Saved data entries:
• • •

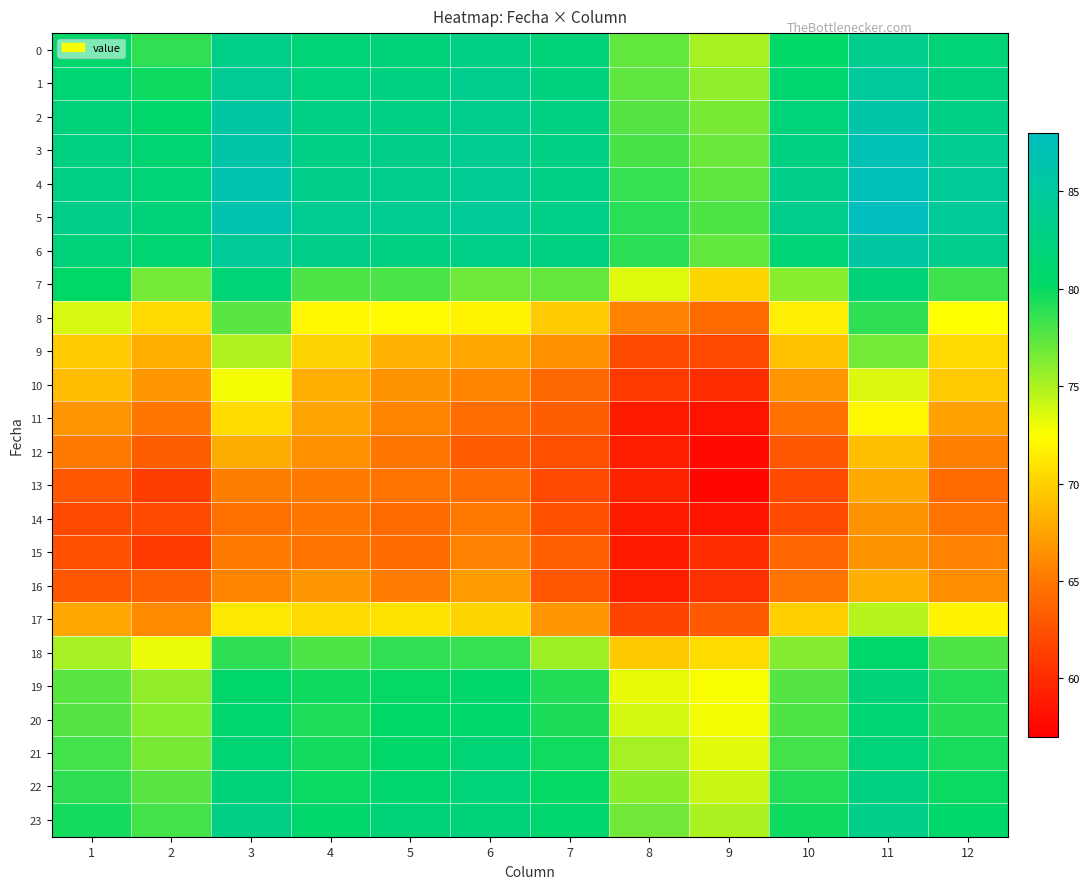

How many categories are shown in the chart?

12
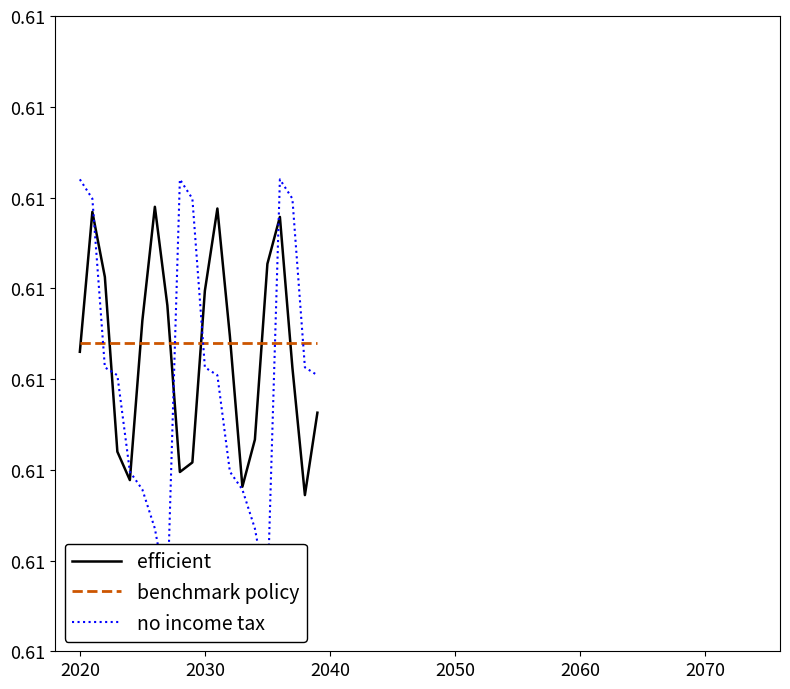

How many lines are shown in the chart?

3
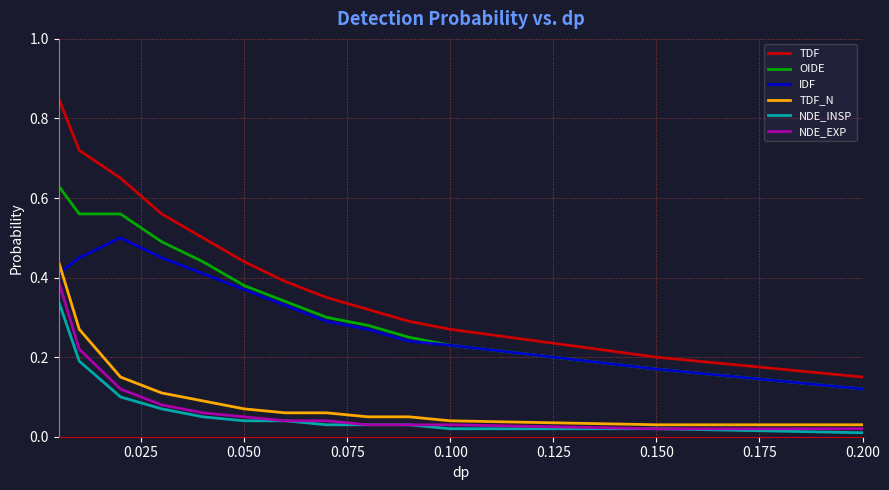

Which series has the widest spread of values?

TDF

• • •

> What to do: Copy out every entry above word for word, omitting the pictures.

> Response:
How many categories are shown in the chart?

12

How many lines are shown in the chart?

3

Which series has the widest spread of values?

TDF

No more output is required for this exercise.